AUSZUG ZUM LESEN
------------------------------------
Mir wurde letzte Woche zum wiederholten Male die Frage gestellt, ob es nicht „schwierig“ sei, naturfotografische Ziele auf Reisen gemeinsam mit der Partnerin umzusetzen und ob man da nicht den fotografischen Fokus verliert.

 

Die Antwort darauf fällt mir immer leicht. Doch dieses mal dachte ich mir, das ist eigentlich ein Thema, über das man durchaus mal ein paar Gedanken im Blog teilen kann. Letztlich ist der Artikel zweigeteilt: zunächst gibt es ein paar sehr persönliche und kritische Gedanken zu dem Thema, und weiter unten ein paar konkrete Tips und Erfahrungen zur Umsetzung.

 

Ich denke, dass der finale Artikel durchaus eine „Message“ bekommen hat – diese richtet sich aber nicht an „normale“ Hobby- oder Urlaubsfotografen, sondern eher an ambitionierte Fotografen, die sehr viel Zeit in Reisen der Landschafts- oder Naturfotografie investieren. Meine Erfahrungen sind persönlich und wenn überhaupt nur zu Teilen auf andere Lebenssituationen übertragbar. Dennoch, gerade für jüngere Menschen ist vielleicht der ein oder andere interessante Impuls dabei.
------------------------------------
AUFGABENMATERIAL
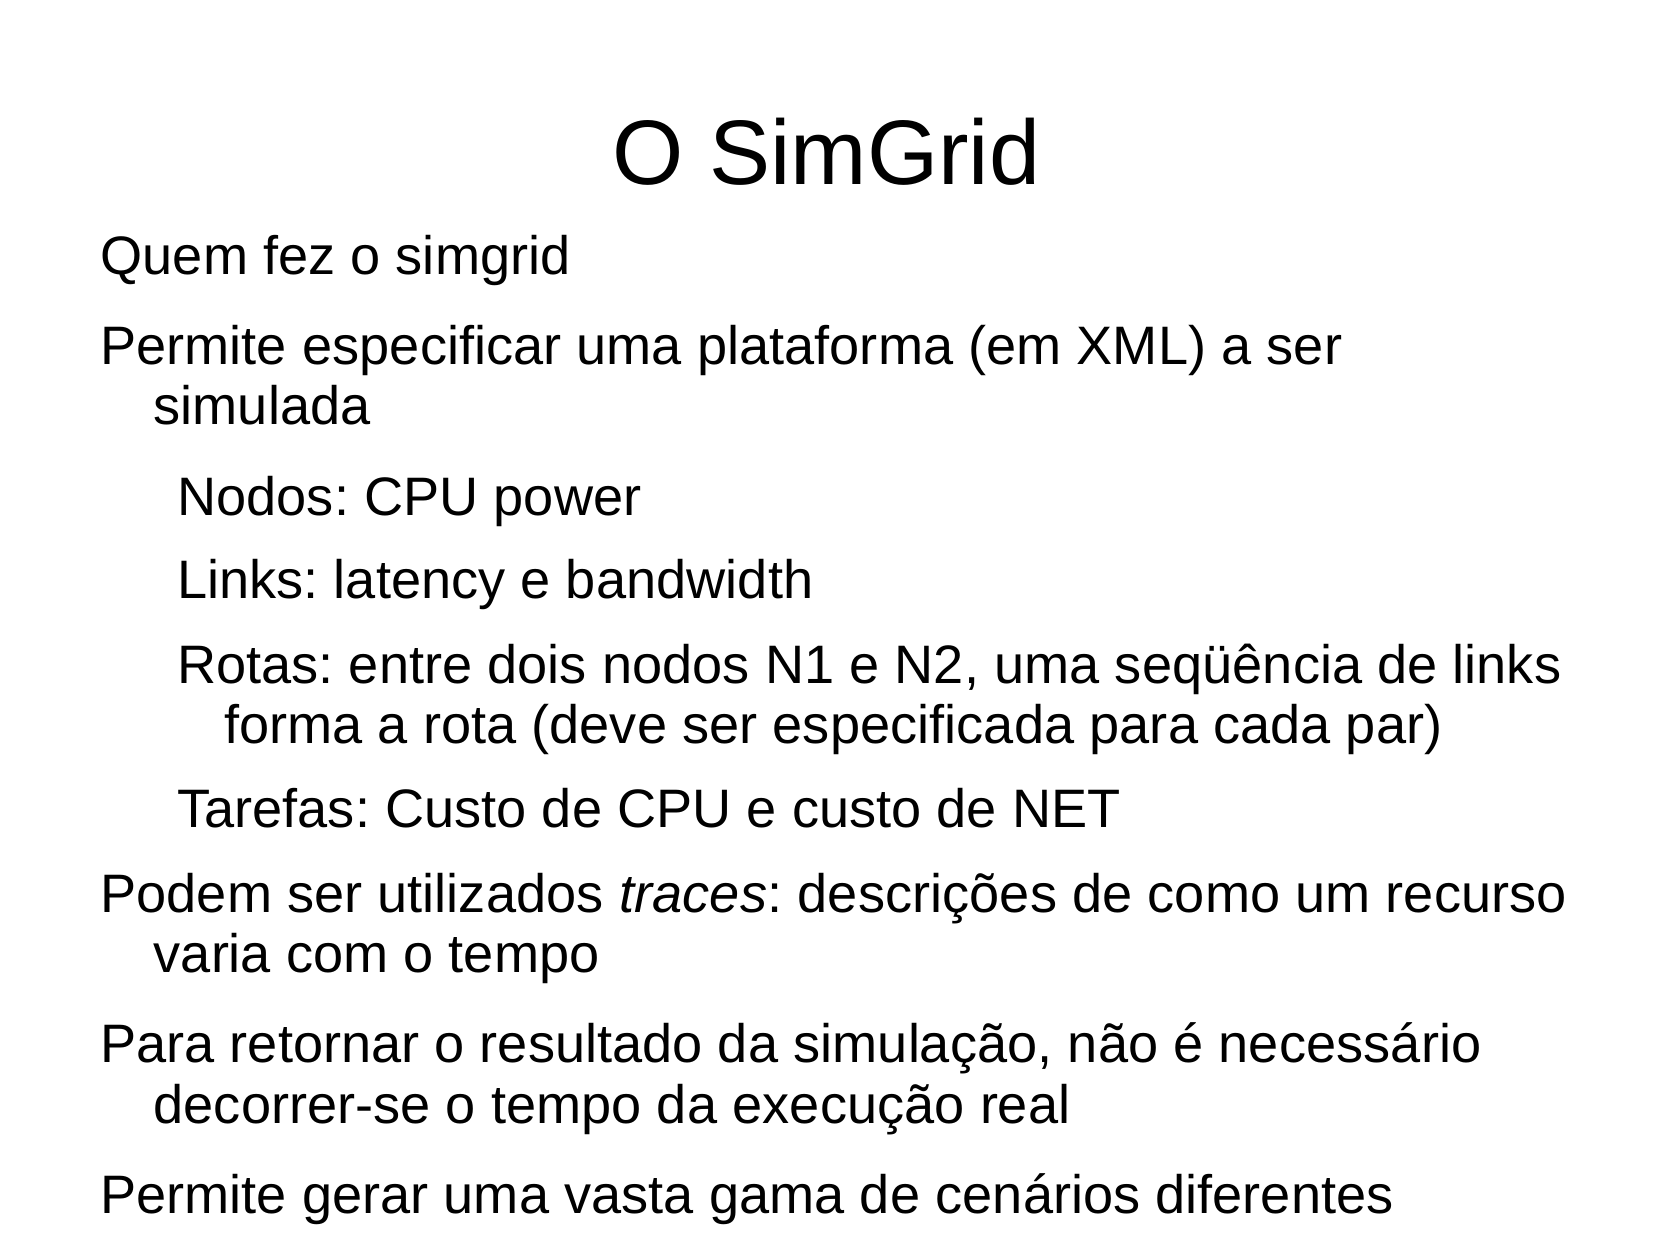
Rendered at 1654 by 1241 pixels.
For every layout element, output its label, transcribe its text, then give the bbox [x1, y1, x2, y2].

title O SimGrid [82, 49, 1571, 225]
list Quem fez o simgrid Permite especificar uma plataforma (em XML) a ser simulada Nodos: CPU power Links: latency e bandwidth Rotas: entre dois nodos N1 e N2, uma seqüência de links forma a rota (deve ser especificada para cada par) Tarefas: Custo de CPU e custo de NET Podem ser utilizados traces: descrições de como um recurso varia com o tempo Para retornar o resultado da simulação, não é necessário decorrer-se o tempo da execução real Permite gerar uma vasta gama de cenários diferentes [82, 225, 1571, 1225]
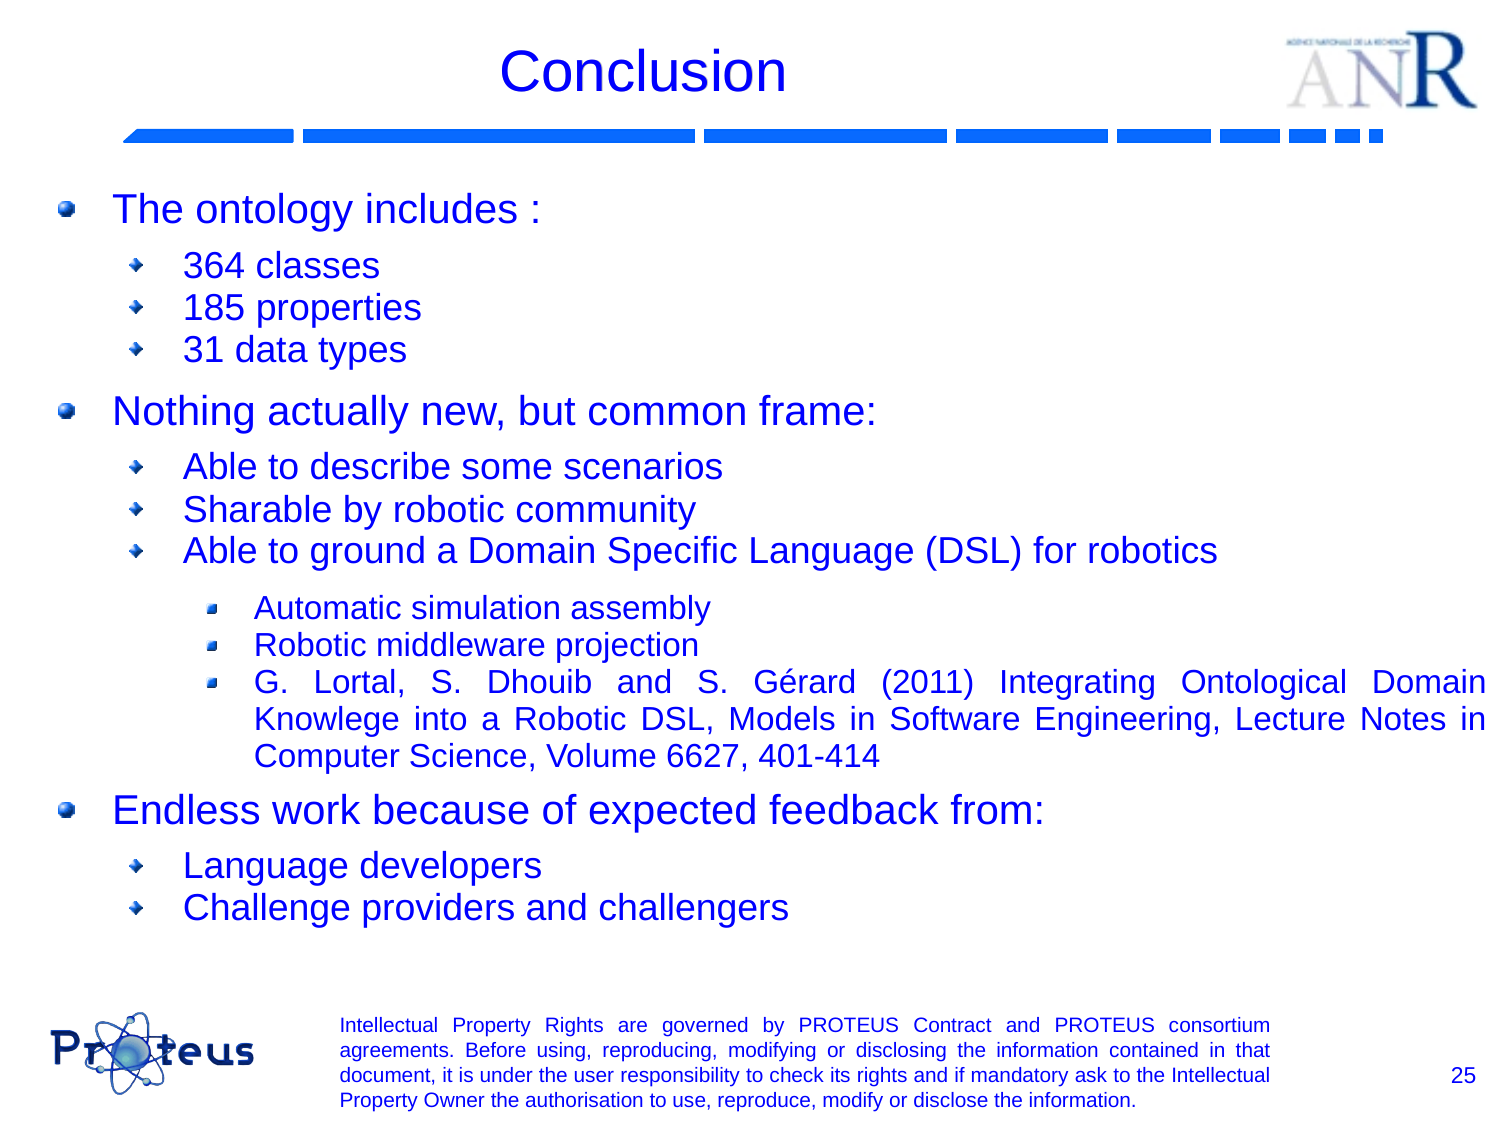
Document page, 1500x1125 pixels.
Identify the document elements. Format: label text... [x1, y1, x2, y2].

picture [1281, 27, 1484, 115]
title Conclusion [23, 11, 1264, 130]
picture [35, 1003, 272, 1101]
list The ontology includes : 364 classes 185 properties 31 data types Nothing actually new, but common frame: Able to describe some scenarios Sharable by robotic community Able to ground a Domain Specific Language (DSL) for robotics Automatic simulation assembly Robotic middleware projection G. Lortal, S. Dhouib and S. Gérard (2011) Integrating Ontological Domain Knowlege into a Robotic DSL, Models in Software Engineering, Lecture Notes in Computer Science, Volume 6627, 401-414 Endless work because of expected feedback from: Language developers Challenge providers and challengers [41, 185, 1489, 929]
------------------------------------
HERAUSFORDERUNG 1
Beantworte anhand des Textes über Naturfotografie auf Reisen mit der Partnerin:
(a) Welche Frage wurde laut Text letzte Woche zum wiederholten Male gestellt?
(b) In welche zwei Teile ist der Artikel gegliedert?
(c) An wen richtet sich die „Message“ des Artikels?
HERAUSFORDERUNG 2
Gib aus den Einträgen die Zeilen von der Zeile mit „Document page, 1500x1125 pixels.“ bis einschließlich der Zeile mit „picture [35, 1003, 272, 1101]“ unverändert wieder.

SCHRIFTLICHE LÖSUNG 1
(a) Ob es nicht „schwierig“ sei, naturfotografische Ziele auf Reisen gemeinsam mit der Partnerin umzusetzen, und ob man dabei nicht den fotografischen Fokus verliere.
(b) Zuerst kommen sehr persönliche und kritische Gedanken zum Thema, danach konkrete Tips und Erfahrungen zur Umsetzung.
(c) An ambitionierte Fotografen, die sehr viel Zeit in Reisen der Landschafts- oder Naturfotografie investieren, nicht an „normale“ Hobby- oder Urlaubsfotografen.

SCHRIFTLICHE LÖSUNG 2
Document page, 1500x1125 pixels.
Identify the document elements. Format: label text... [x1, y1, x2, y2].

picture [1281, 27, 1484, 115]
title Conclusion [23, 11, 1264, 130]
picture [35, 1003, 272, 1101]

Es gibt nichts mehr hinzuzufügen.